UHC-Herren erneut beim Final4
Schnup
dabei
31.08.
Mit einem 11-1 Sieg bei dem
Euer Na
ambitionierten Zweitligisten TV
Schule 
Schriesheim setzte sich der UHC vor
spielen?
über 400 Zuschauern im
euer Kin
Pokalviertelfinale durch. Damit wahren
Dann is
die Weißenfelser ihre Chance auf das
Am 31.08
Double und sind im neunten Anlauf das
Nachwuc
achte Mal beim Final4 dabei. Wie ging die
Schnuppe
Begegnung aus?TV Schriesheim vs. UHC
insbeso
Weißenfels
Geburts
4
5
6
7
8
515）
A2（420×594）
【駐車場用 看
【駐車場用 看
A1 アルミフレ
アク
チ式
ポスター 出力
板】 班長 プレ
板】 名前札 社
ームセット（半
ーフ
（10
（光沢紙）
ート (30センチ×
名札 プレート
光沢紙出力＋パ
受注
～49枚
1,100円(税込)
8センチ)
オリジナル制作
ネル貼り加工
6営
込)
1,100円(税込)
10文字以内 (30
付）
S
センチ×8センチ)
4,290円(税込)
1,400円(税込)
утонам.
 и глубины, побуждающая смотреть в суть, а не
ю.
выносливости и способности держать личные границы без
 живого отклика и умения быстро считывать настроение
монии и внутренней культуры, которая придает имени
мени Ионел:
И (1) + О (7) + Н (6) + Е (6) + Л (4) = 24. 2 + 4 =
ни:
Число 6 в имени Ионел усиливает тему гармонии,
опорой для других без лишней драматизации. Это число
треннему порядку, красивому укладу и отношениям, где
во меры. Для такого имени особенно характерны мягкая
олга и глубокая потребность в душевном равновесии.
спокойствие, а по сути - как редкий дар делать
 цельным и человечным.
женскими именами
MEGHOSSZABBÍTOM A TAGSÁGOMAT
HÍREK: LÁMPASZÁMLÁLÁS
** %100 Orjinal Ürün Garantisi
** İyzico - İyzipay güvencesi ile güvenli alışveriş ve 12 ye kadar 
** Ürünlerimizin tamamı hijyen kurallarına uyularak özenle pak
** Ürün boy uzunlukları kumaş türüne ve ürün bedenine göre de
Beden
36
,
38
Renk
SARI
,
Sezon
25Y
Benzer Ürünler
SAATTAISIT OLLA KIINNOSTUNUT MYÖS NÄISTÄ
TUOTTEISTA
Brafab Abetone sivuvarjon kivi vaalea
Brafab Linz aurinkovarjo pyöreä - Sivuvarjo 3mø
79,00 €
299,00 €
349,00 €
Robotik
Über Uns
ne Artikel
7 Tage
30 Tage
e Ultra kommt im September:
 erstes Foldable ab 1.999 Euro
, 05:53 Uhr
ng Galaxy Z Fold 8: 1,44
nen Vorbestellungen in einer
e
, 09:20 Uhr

▬▬▬▬▬▬▬▬▬▬

» **Exercise brief**
Write back every line of the material exactly as it was provided.

» **Response to this task**
UHC-Herren erneut beim Final4
Schnup
dabei
31.08.
Mit einem 11-1 Sieg bei dem
Euer Na
ambitionierten Zweitligisten TV
Schule 
Schriesheim setzte sich der UHC vor
spielen?
über 400 Zuschauern im
euer Kin
Pokalviertelfinale durch. Damit wahren
Dann is
die Weißenfelser ihre Chance auf das
Am 31.08
Double und sind im neunten Anlauf das
Nachwuc
achte Mal beim Final4 dabei. Wie ging die
Schnuppe
Begegnung aus?TV Schriesheim vs. UHC
insbeso
Weißenfels
Geburts
4
5
6
7
8
515）
A2（420×594）
【駐車場用 看
【駐車場用 看
A1 アルミフレ
アク
チ式
ポスター 出力
板】 班長 プレ
板】 名前札 社
ームセット（半
ーフ
（10
（光沢紙）
ート (30センチ×
名札 プレート
光沢紙出力＋パ
受注
～49枚
1,100円(税込)
8センチ)
オリジナル制作
ネル貼り加工
6営
込)
1,100円(税込)
10文字以内 (30
付）
S
センチ×8センチ)
4,290円(税込)
1,400円(税込)
утонам.
 и глубины, побуждающая смотреть в суть, а не
ю.
выносливости и способности держать личные границы без
 живого отклика и умения быстро считывать настроение
монии и внутренней культуры, которая придает имени
мени Ионел:
И (1) + О (7) + Н (6) + Е (6) + Л (4) = 24. 2 + 4 =
ни:
Число 6 в имени Ионел усиливает тему гармонии,
опорой для других без лишней драматизации. Это число
треннему порядку, красивому укладу и отношениям, где
во меры. Для такого имени особенно характерны мягкая
олга и глубокая потребность в душевном равновесии.
спокойствие, а по сути - как редкий дар делать
 цельным и человечным.
женскими именами
MEGHOSSZABBÍTOM A TAGSÁGOMAT
HÍREK: LÁMPASZÁMLÁLÁS
** %100 Orjinal Ürün Garantisi
** İyzico - İyzipay güvencesi ile güvenli alışveriş ve 12 ye kadar 
** Ürünlerimizin tamamı hijyen kurallarına uyularak özenle pak
** Ürün boy uzunlukları kumaş türüne ve ürün bedenine göre de
Beden
36
,
38
Renk
SARI
,
Sezon
25Y
Benzer Ürünler
SAATTAISIT OLLA KIINNOSTUNUT MYÖS NÄISTÄ
TUOTTEISTA
Brafab Abetone sivuvarjon kivi vaalea
Brafab Linz aurinkovarjo pyöreä - Sivuvarjo 3mø
79,00 €
299,00 €
349,00 €
Robotik
Über Uns
ne Artikel
7 Tage
30 Tage
e Ultra kommt im September:
 erstes Foldable ab 1.999 Euro
, 05:53 Uhr
ng Galaxy Z Fold 8: 1,44
nen Vorbestellungen in einer
e
, 09:20 Uhr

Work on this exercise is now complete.